Al Bagnoli must be a masochist if he has any fondness left at all for overtime. If he does, he is doing a good job of concealing it.
Head bowed, the Penn coach walked into the postgame press conference after a 26-20 loss to Yale in three overtimes and began an eerily familiar refrain.
"Obviously, disappointed," he began. To his left, running back Joe Sandberg stared blankly ahead as if oblivious to his coach's words.
Sandberg, a fifth-year senior, may feel the sting more than anyone else. With his team down by six in the last overtime, it was he who took a pitch to the left side on fourth-and-goal from the 1. Out of room, he improvised, reversing direction and tossing the ball to a grateful Nick Cisler, the senior fullback. Sandberg sprinted to the sideline for an impromptu hug with offensive coordinator Bill Schmitz.
Then he turned around and crouched in disbelief. Ineligible man downfield. Five-yard penalty.
It was a controversial call, for sure - the kind you would expect an aggrieved coach to criticize. But after senior quarterback Bryan Walker's last-ditch pass trickled off the hands of senior wide receiver Braden Lepisto, cementing the win for Yale (6-0, 3-0 Ivy), it seemed like Penn's weary head coach couldn't muster the energy.
"I've got the worst seat in the house," he said. "I'm 80 yards away. I have to go back to the film, but it's no use right now. It's over. It doesn't matter at this point."
Then, he recounted the most painful blow of all.
"First-and-goal at the 2," he said. "We've got to find a way to put it in."
Penn's offense had been shaky throughout the game, but the Quakers (2-4, 1-2 Ivy) found a way to keep pace with their favored counterparts.
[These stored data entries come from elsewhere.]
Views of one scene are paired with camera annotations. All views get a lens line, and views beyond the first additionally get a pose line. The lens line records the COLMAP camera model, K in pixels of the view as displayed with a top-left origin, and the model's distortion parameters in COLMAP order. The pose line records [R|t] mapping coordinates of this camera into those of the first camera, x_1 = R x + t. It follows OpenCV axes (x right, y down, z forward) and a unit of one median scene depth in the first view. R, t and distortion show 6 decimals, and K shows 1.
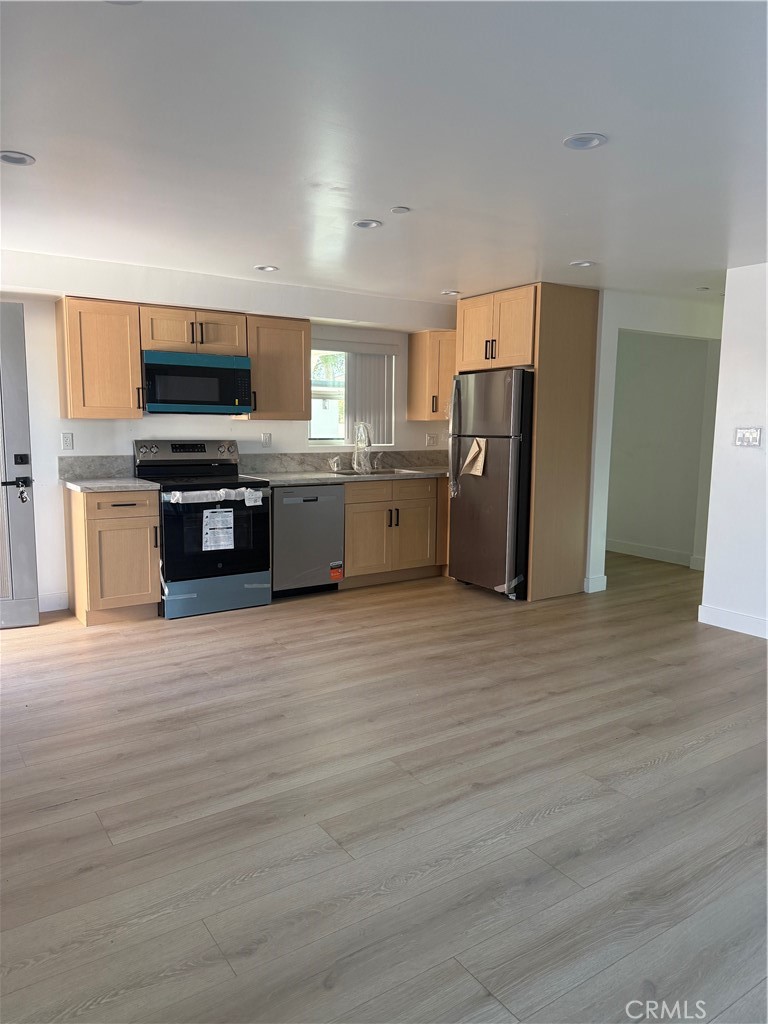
lens RADIAL K [[710.2, 0, 384.0], [0, 710.2, 512.0], [0, 0, 1]] dist [0.003921, -0.002473]
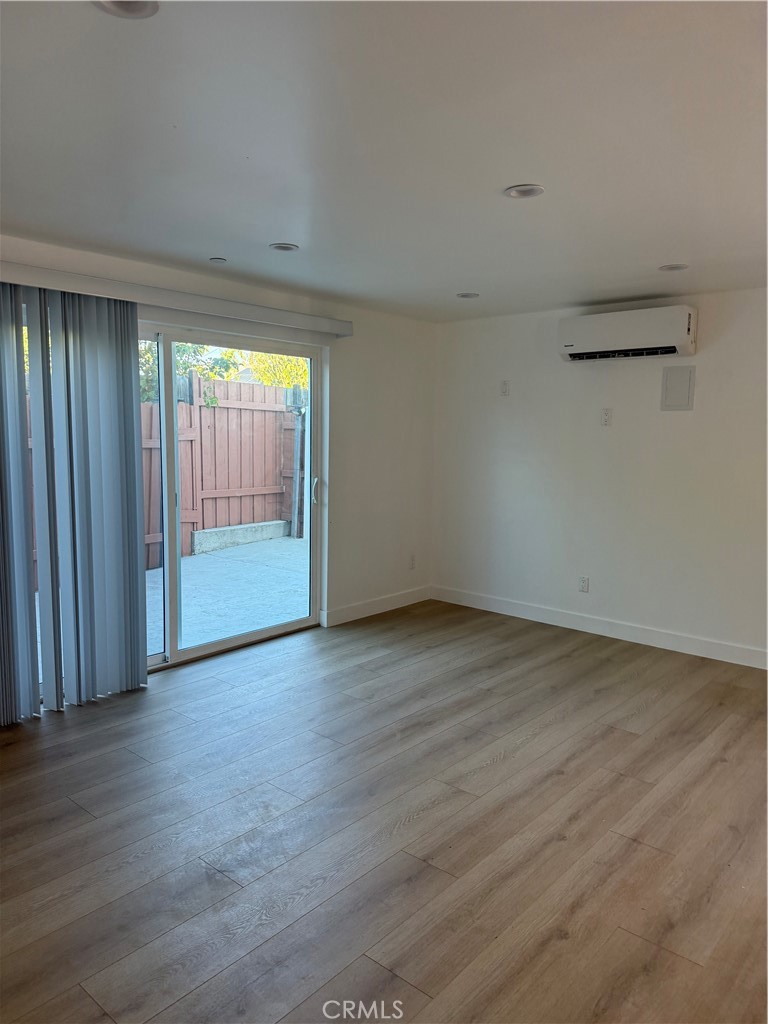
lens RADIAL K [[710.2, 0, 384.0], [0, 710.2, 512.0], [0, 0, 1]] dist [0.003921, -0.002473]
pose [[-0.963320, 0.001328, -0.268353, 0.653546], [-0.068909, 0.965234, 0.252139, -0.266278], [0.259359, 0.261382, -0.929738, 1.728732]]
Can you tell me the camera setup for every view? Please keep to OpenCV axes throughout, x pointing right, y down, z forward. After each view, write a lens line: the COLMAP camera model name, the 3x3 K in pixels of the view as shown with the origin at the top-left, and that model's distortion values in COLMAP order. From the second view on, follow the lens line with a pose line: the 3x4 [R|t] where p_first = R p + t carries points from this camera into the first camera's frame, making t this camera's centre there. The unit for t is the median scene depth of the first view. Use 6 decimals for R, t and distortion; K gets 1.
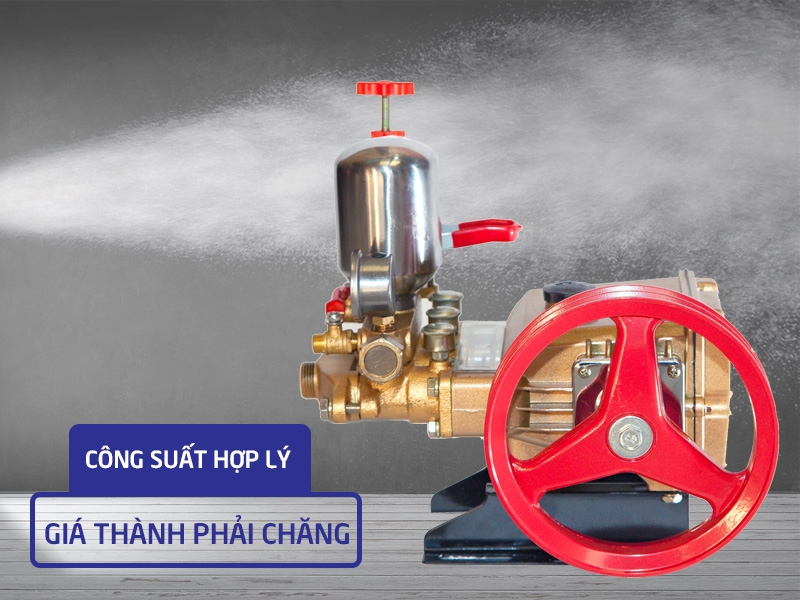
lens RADIAL K [[4677.3, 0, 400.0], [0, 4677.3, 300.0], [0, 0, 1]] dist [0.024038, -3.155966]
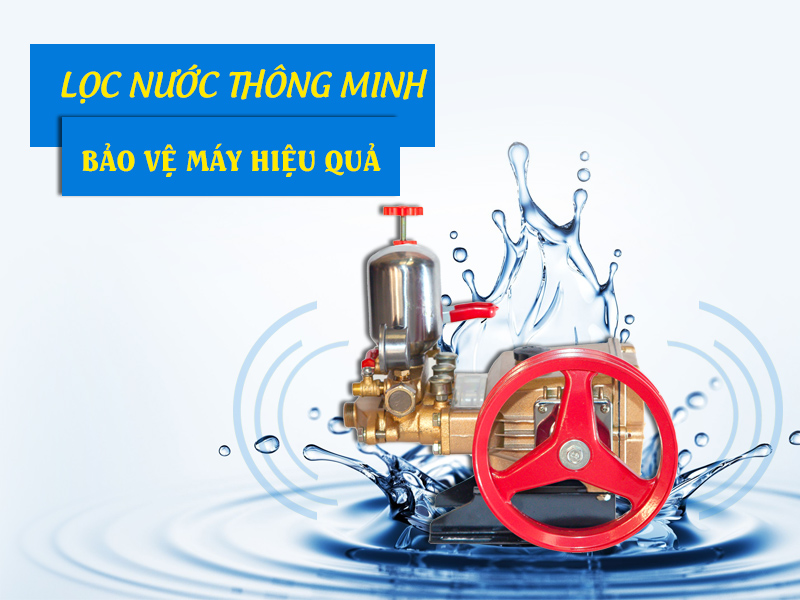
lens RADIAL K [[3693.8, 0, 400.0], [0, 3693.8, 300.0], [0, 0, 1]] dist [-0.166577, 0.144067]
pose [[0.999993, 0.000136, -0.003728, 0.000085], [-0.000192, 0.999889, -0.014929, -0.001094], [0.003726, 0.014930, 0.999882, -0.130029]]
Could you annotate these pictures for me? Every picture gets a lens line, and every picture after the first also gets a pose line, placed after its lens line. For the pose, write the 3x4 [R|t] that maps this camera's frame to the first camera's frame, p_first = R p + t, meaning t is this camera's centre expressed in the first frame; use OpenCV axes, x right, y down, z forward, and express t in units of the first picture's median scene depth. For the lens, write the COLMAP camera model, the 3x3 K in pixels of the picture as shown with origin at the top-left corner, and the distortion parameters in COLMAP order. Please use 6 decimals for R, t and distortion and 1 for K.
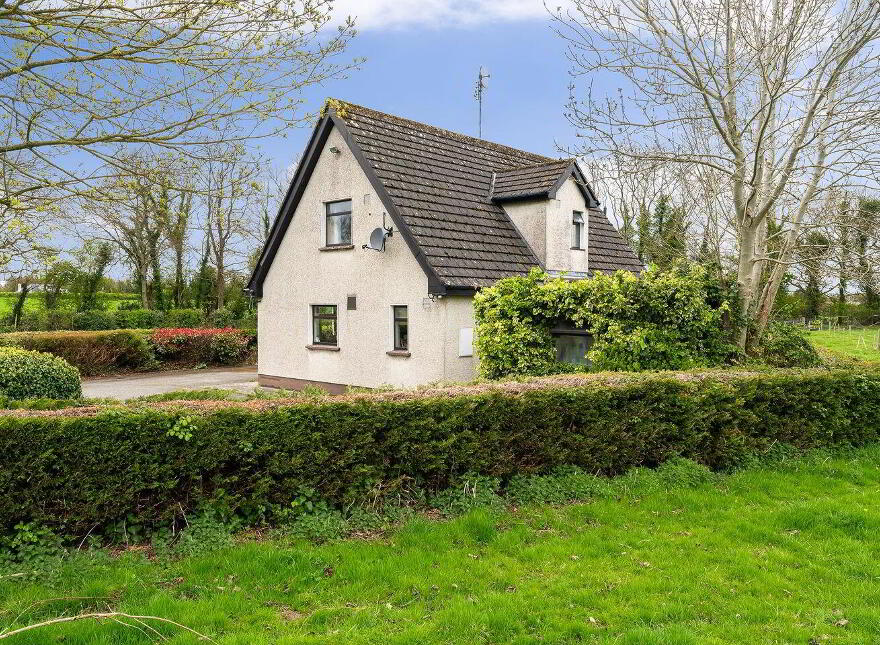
lens RADIAL K [[689.6, 0, 440.0], [0, 689.6, 322.5], [0, 0, 1]] dist [-0.003112, 0.000666]
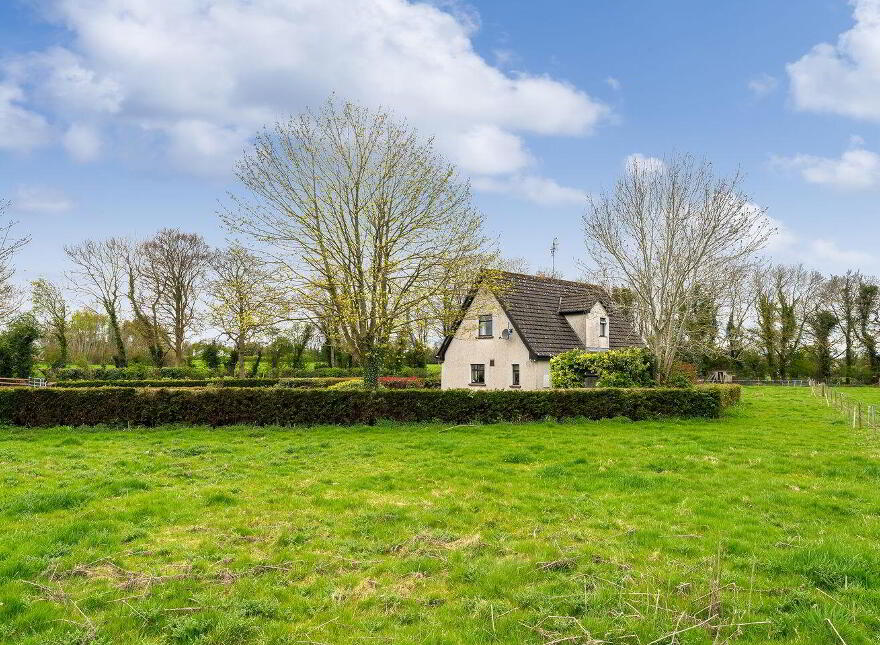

Walker threw three interceptions, but gradually settled in as Bagnoli began to rely more heavily on Sandberg.
It was Sandberg who threw the nine-yard second-quarter touchdown - designed this time - to junior tight end Josh Koontz that injected belief into a team already sick of close losses.
In the end, it may have been the Sandberg-heavy approach that doomed the Quakers. At the end of regulation, they had the ball on their own 17-yard-line with 1:53 to play and all three timeouts.
But Bagnoli ran the clock out, handing the ball to Sandberg three times.
"It's tough down there against a pretty good defense," said Bagnoli, whose quarterback didn't complete a pass longer than 15 yards. "I don't think you want to be taking too many chances."
That decision nearly proved prophetic when Yale botched a snap on a must-make field goal in the second overtime. Senior kicker Alan Kimball was barely able to massage a wobbly kick through the uprights to tie the game.
And after Yale junior running back and likely Ivy League Player of the Year Mike McLeod pounded in another touchdown - again, barely - the Quakers got the ball in the third overtime, down 26-20. They drove it to right to the edge of the end zone.
First-and-goal at the 2.
Three Sandberg runs made little headway; on fourth down, the Yale defense held. On the fourth down that mattered, anyway.
"To do that on the [2-yard line] . on the last four plays is pretty amazing," Yale coach Jack Siedlecki said.
Siedlecki, on his way to a second straight league title at this point, said Yale and the other Ivies measure their success "by what Penn has done over the last 15 years."
Penn is no exception. The Class of 1993 was the last team not to win an Ivy title in its four years. Now, the Class of 2008 has done it.
Those 15 years of dominance are officially over.